Don’t Obsess About Cancer Causes
BY GREG BROZEIT
Researchers found that two thirds of cancer-causing cell mutations occur because of “bad luck.” Harper’s Magazine Weekly Review, March 28, 2017
That’s a bit of an oversimplification about a recently published paper in Science magazine. So, if you’re a cancer patient, should this interest you? Yes and no. Yes if you are intellectually interested in cancer as a challenging scientific endeavor or a researcher or epidemiologist studying the ultimate causes of cancer. No if you’re a patient or a caregiver working with your medical team to figure out your best treatment options. The study was a follow-up to a 2015 Johns Hopkins research paper. According to the authors of the earlier study, their findings:
“suggest that only a third of…cancer risk…is attributable to environmental factors or inherited dispositions. The majority is due to ‘bad luck,’ that is, random mutations arising during DNA replication in normal, noncancerous stem cells (emphasis added).”

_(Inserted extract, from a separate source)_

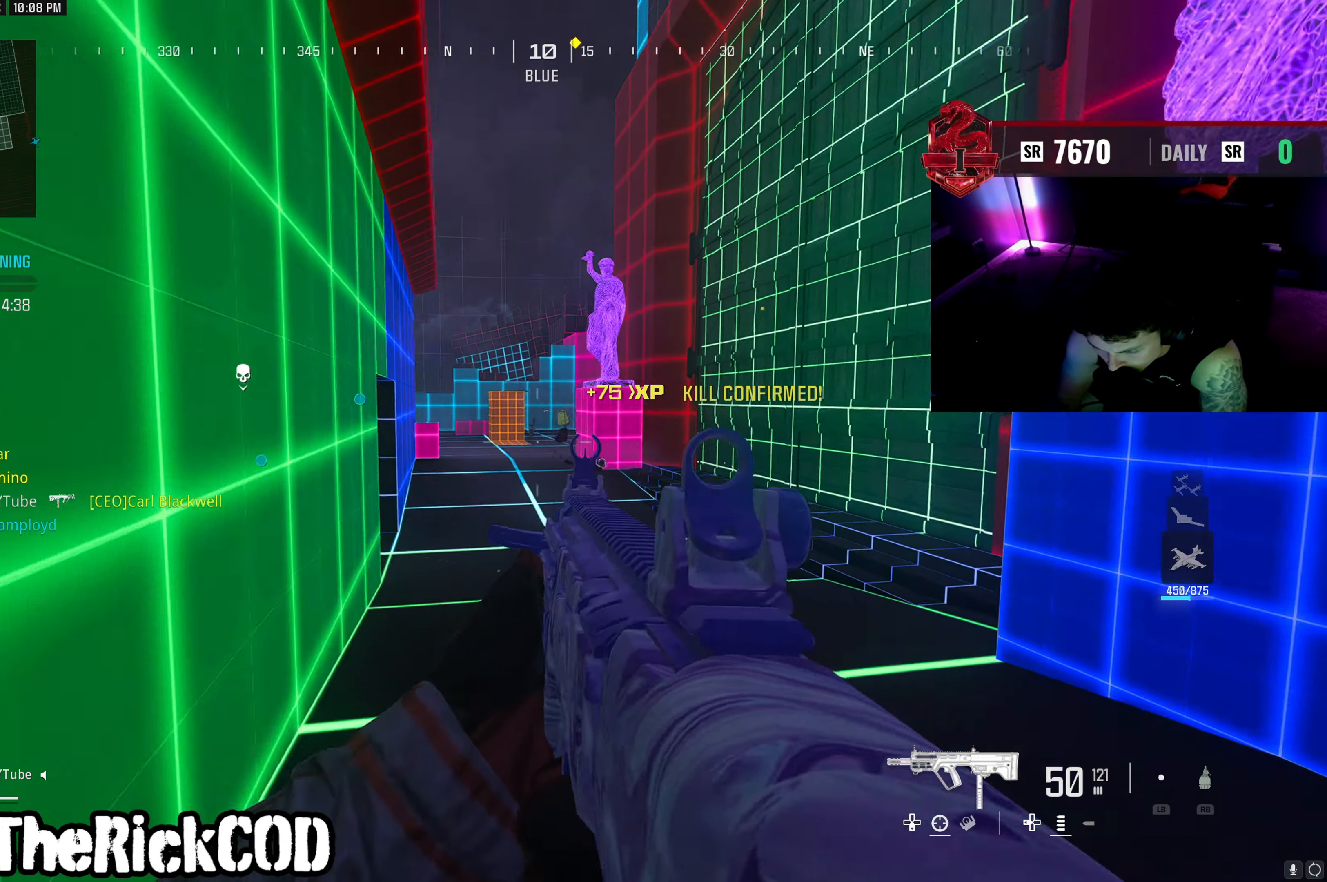
{"buttons": ["R3"], "left_stick": "up", "right_stick": "center", "events": [[50, "L1", "up"], [50, "L2", "up"], [83, "left_stick", "up"], [117, "right_stick", "center"], [467, "R3", "down"]]}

The authors of the 2017 paper applied their study to 17 of the 32 cancer types included in the 2015 statistical analysis. They chose the 17 cancers because they could compare available incidence statistics in 69 countries. Myeloma was not a subject of either study. They also posed a new question: Is there a way to “break down the absolute proportion of random mutations (of stem cells) driving different cancer types?” Among the conclusions were that 77% of pancreatic cancer cases “were the result of random mutations” as were 95% in prostate cancer. Many of the conclusions of the 2015 study created a storm of controversy among researchers and clinicians, including that “they included many rare cancers and left out several common ones.” The World Health Organization “strongly disagree[d]” with the study because it discounted or ignored proven prevention and early detection strategies. While this research is important and critical, as of now its value belongs to the realm of scientific theory, not practical action. The information is statistical, not individually predictive. For example, I know that a year from now, more than 30,000 Americans will be diagnosed with myeloma, I just can’t tell you who they will be. I also know that that many people will die in automobile accidents, but I don’t know who or when. My grandmother smoked one-to-two packs of cigarettes a day for more than 50 years. But she was never diagnosed with cancer nor did smoking cause her death. I have known people who have had lung cancer and never smoked a day of their lives. I have also met many myeloma patients who are convinced—as are many of their physicians—that working as a fireman, in chemical production, in agriculture or being exposed to Agent Orange in Vietnam had a lot to do with their diagnosis. Yet that suspicion, even if a definitive link could be identified, does not inform decisions about treatment. The bottom line is that obsessing about the source of your cancer—or the “bad luck” you may have had—is about as constructive as lamenting that you weren’t born a member of the British royal family or the athletic genes of Usain Bolt. Until a definitive cause is linked to selecting effective treatment options, losing sleep about it is just another needless type of stress to be avoided. No cancer patient needs more stress.